Textauszug |

━━━━━━━━━━━━━━━━━━━━

Überraschungen am Sonntag: Werder Bremen hat auswärts gegen Schalke gewonnen. In Frankfurt war Alex Meier gegen Wolfsburg der Mann des Spiels.

Clemens Fritz

Oldie Clemens Fritz (r.) war Bremens bester Mann

Die Werder-Oldies Clemens Fritz und Claudio Pizarro haben den FC Schalke 04 alt aussehen lassen und den Bremern im Abstiegskampf einen überraschenden 3:1 (1:1)-Auswärtssieg beschert. Nachdem Joel Matip die lange Zeit überlegenen Schalker schon in der vierten Minute in Führung geköpft hatte, drehten der 34 Jahre alte Werder-Kapitän und der 37 Jahre alte Stürmer-Star aus Peru mit ihren Toren kurz vor und nach der Pause das letzte Sonntagsspiel der Fußball-Bundesliga. Schalke konnte damit die Patzer der Konkurrenz im Kampf um einen Champions-League-Platz nicht nutzen.

━━━━━━━━━━━━━━━━━━━━

Gespeicherte Daten |
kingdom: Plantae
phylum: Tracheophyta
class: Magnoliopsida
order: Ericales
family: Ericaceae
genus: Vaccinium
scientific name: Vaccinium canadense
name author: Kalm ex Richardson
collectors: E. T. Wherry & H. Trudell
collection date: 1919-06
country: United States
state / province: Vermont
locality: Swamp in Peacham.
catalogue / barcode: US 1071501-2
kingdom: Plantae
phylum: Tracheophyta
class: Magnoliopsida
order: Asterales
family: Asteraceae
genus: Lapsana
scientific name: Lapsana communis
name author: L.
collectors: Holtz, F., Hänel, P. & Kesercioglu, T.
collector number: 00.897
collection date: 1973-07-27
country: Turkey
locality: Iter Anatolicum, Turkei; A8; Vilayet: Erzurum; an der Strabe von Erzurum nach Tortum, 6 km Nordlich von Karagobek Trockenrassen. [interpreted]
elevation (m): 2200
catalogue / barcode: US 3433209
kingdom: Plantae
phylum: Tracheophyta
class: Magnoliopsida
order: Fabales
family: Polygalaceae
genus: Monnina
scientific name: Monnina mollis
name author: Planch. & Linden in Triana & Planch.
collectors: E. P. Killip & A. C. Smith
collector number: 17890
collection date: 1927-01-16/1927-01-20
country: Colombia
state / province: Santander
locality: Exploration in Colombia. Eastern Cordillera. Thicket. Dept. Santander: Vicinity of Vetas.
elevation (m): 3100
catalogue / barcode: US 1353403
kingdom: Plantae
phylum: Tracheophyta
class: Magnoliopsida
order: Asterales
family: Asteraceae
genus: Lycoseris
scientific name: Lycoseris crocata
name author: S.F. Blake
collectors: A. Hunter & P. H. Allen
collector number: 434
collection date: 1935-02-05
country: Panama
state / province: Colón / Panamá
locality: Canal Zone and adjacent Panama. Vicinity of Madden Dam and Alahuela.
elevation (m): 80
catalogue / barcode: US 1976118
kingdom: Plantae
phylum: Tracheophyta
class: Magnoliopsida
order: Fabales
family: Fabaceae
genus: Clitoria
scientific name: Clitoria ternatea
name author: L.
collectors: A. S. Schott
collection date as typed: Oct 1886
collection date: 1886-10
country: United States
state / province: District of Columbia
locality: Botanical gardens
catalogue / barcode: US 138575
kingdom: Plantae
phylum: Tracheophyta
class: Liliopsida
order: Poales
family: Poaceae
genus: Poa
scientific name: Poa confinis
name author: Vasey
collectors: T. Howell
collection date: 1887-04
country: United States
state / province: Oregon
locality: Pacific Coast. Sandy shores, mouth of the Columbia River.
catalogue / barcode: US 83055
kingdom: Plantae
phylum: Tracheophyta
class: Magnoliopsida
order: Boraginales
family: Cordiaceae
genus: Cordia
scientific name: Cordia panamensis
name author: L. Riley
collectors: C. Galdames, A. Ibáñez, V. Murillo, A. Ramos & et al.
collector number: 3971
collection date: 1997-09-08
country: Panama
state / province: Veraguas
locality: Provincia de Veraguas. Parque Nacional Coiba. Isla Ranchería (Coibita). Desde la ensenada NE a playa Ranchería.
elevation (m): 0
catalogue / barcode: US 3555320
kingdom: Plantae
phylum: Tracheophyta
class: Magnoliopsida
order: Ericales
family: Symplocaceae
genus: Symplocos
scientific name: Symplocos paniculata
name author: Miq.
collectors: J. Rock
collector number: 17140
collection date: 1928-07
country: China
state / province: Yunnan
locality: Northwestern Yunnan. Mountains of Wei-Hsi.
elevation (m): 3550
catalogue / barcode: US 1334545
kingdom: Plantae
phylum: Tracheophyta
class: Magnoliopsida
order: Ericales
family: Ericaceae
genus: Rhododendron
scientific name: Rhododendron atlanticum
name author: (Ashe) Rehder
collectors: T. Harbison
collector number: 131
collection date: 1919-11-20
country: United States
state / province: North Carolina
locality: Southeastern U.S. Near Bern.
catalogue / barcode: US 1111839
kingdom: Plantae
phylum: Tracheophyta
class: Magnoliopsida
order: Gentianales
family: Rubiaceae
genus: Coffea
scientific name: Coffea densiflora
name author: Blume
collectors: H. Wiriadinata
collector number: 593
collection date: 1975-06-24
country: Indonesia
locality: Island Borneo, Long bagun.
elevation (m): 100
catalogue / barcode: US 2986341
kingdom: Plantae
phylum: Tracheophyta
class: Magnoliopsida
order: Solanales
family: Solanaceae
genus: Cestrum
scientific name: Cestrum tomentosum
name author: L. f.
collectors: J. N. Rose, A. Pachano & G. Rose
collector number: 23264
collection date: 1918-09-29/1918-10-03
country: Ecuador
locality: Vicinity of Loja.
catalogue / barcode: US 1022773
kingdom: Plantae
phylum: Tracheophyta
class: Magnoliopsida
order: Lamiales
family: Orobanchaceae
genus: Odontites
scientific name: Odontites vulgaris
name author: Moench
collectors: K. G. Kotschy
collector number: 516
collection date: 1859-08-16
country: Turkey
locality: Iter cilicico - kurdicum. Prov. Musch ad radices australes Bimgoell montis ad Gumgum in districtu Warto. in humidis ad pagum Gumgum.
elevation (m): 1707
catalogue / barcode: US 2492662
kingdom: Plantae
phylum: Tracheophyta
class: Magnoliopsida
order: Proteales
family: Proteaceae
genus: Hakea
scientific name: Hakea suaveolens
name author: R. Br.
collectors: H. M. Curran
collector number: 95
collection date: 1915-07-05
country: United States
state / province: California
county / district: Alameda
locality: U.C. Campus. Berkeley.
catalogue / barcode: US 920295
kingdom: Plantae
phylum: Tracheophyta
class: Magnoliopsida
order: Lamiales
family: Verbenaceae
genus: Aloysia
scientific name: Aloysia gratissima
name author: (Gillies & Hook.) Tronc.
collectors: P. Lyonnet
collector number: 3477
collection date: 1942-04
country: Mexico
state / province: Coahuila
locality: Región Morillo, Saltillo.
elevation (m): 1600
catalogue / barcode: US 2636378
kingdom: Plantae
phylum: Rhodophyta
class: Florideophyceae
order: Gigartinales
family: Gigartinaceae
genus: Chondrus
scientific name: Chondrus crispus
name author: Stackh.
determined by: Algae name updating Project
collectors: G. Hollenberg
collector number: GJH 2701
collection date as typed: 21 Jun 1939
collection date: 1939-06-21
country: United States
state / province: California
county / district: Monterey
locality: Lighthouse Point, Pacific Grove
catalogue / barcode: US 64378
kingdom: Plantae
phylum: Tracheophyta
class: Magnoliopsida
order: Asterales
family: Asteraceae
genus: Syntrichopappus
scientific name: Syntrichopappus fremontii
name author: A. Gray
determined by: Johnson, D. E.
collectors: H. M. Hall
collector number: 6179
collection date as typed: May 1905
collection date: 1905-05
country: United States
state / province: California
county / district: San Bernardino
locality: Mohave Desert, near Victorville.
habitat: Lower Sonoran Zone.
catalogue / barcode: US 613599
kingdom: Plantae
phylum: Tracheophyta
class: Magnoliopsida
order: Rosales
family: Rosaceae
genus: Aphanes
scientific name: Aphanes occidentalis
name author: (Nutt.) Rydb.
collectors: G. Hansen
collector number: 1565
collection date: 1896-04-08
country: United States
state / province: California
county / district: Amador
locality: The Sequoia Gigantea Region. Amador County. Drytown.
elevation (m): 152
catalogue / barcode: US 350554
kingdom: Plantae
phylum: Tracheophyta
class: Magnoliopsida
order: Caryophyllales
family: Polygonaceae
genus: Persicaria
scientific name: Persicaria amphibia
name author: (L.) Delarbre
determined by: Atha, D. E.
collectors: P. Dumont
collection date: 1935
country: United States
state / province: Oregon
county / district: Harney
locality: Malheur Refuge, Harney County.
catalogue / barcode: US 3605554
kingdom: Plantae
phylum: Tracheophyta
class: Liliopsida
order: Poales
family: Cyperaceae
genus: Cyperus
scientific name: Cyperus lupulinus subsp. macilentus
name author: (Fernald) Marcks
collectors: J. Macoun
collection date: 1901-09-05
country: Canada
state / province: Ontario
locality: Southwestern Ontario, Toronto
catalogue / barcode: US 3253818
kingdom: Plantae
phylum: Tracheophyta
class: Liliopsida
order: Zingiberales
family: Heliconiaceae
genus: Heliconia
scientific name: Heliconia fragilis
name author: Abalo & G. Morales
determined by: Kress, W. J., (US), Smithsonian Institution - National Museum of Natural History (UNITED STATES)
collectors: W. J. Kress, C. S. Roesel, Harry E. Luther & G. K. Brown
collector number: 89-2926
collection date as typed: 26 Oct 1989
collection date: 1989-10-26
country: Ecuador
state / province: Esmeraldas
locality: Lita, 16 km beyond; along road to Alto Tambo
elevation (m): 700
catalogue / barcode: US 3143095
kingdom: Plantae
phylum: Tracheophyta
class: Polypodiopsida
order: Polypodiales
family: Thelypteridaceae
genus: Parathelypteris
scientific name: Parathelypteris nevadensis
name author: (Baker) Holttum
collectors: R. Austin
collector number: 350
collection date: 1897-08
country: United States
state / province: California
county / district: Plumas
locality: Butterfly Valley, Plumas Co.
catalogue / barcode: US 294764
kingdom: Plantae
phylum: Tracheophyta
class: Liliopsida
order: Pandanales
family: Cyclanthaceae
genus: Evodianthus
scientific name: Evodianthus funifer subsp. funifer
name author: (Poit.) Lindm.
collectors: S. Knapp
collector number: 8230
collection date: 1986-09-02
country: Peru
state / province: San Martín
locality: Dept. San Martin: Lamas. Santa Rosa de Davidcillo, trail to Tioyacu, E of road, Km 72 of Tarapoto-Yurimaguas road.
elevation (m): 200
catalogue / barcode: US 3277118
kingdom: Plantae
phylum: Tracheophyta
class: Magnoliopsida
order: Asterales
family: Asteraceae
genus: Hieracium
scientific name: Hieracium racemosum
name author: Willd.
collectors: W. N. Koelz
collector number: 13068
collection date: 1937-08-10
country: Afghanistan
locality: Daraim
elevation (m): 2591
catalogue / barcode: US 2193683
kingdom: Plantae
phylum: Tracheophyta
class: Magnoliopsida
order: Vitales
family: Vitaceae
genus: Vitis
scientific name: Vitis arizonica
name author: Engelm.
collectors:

━━━━━━━━━━━━━━━━━━━━

Ihre Aufgabe |
Schreiben Sie den Textauszug über den Bremer Auswärtssieg auf Schalke vollständig und wortgetreu ab.

Bearbeitete Aufgabe |
Überraschungen am Sonntag: Werder Bremen hat auswärts gegen Schalke gewonnen. In Frankfurt war Alex Meier gegen Wolfsburg der Mann des Spiels.

Clemens Fritz

Oldie Clemens Fritz (r.) war Bremens bester Mann

Die Werder-Oldies Clemens Fritz und Claudio Pizarro haben den FC Schalke 04 alt aussehen lassen und den Bremern im Abstiegskampf einen überraschenden 3:1 (1:1)-Auswärtssieg beschert. Nachdem Joel Matip die lange Zeit überlegenen Schalker schon in der vierten Minute in Führung geköpft hatte, drehten der 34 Jahre alte Werder-Kapitän und der 37 Jahre alte Stürmer-Star aus Peru mit ihren Toren kurz vor und nach der Pause das letzte Sonntagsspiel der Fußball-Bundesliga. Schalke konnte damit die Patzer der Konkurrenz im Kampf um einen Champions-League-Platz nicht nutzen.